Whereupon, that same day, Richard Sabern, after taking oath upon the Holy Evangels that he would say or affirm nothing but what he knew to be the truth in this matter, immediately deposed that when William Bury had reached a critical point in his illness, Jane sent for Richard Sabern, who was then the sacristan of the church of St. Runwald, Colchester, in which parish stood William Bury's residence; Jane requested Richard Sabern to arrange for William Bury to have the holy sacraments administered to him as soon as possible. At Jane's summons, Richard came as quickly as he could to the residence of William Bury, where he then lay ill, and there he saw (among others) Benet Popy, an educated man, with pen and ink.



DISCUSSION

The surviving copy of the record of this investigation ends abruptly and incomplete as above.

If the accusation made by William Bury's daughter Katherine and her husband has any foundation, then the implication is not merely that a will was forged, to fill the void left by Bury's death before he could carry out his intent to dictate a will on his death-bed, but that the beneficiaries of this forged document – Bury's other daughter Jane and her husband – subsequently had a second forgery made to improve the terms of the original.
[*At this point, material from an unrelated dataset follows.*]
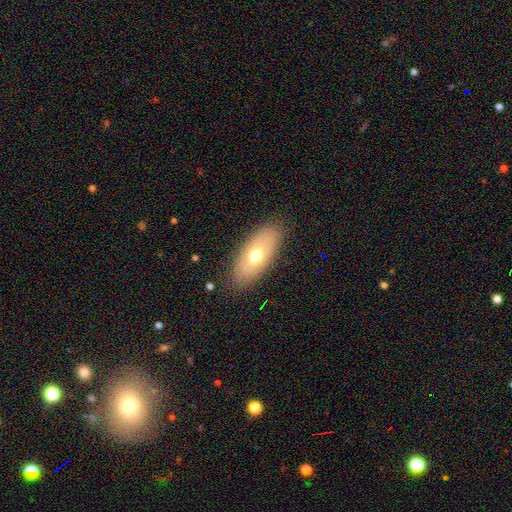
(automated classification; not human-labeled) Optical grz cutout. It shows a smooth galaxy with no disk features (61%) that is in between round and cigar-shaped (87%). Merging: none (83%).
Whether the absence of further record of the depositions implies, as Benham thought, that the bailiffs were not convinced of the truth of the accusation and never completed their investigation, or whether due to some defect in the register in which a copy was made – or perhaps the whole was never even copied into the register – we cannot say. But the fact that the bailiffs felt it appropriate to draw up a testimonial letter documenting the evidence is suggestive that they felt the accusation was not groundless. Their concern may have been prompted by the possible compromise of the official borough record as much as anything else.

A few scattered points can be added that corroborate more than elucidate. Although the court roll for the administrative year 1471/72 has not survived to us, a calendar of selected features of the court rolls includes the fact that the testament of William Bury was indeed registered in that roll, roughly 20 years prior to the investigation, as Edmund Martyn correctly remembered.

We do not know much about William Bury. He was already resident in Colchester in 1445 when he obtained, without fee, citizenship at Ipswich; that act was probably prompted by family reasons (inheritance), his lawyer father having served as Ipswich's town clerk and later, in the 1420s, as coroner and parliamentary representative. The testator of ca.1472 was alive, but probably underage, when his father had become a freeman of Ipswich in 1421. William Bury junior played no similar role at Colchester to that his father had at Ipswich, not being seen involved in any way in affairs of local government, and his business is unknown, although he may have been the William Bury who was licenced in 1439 to ship 500qt. of barley from Yarmouth to Colchester.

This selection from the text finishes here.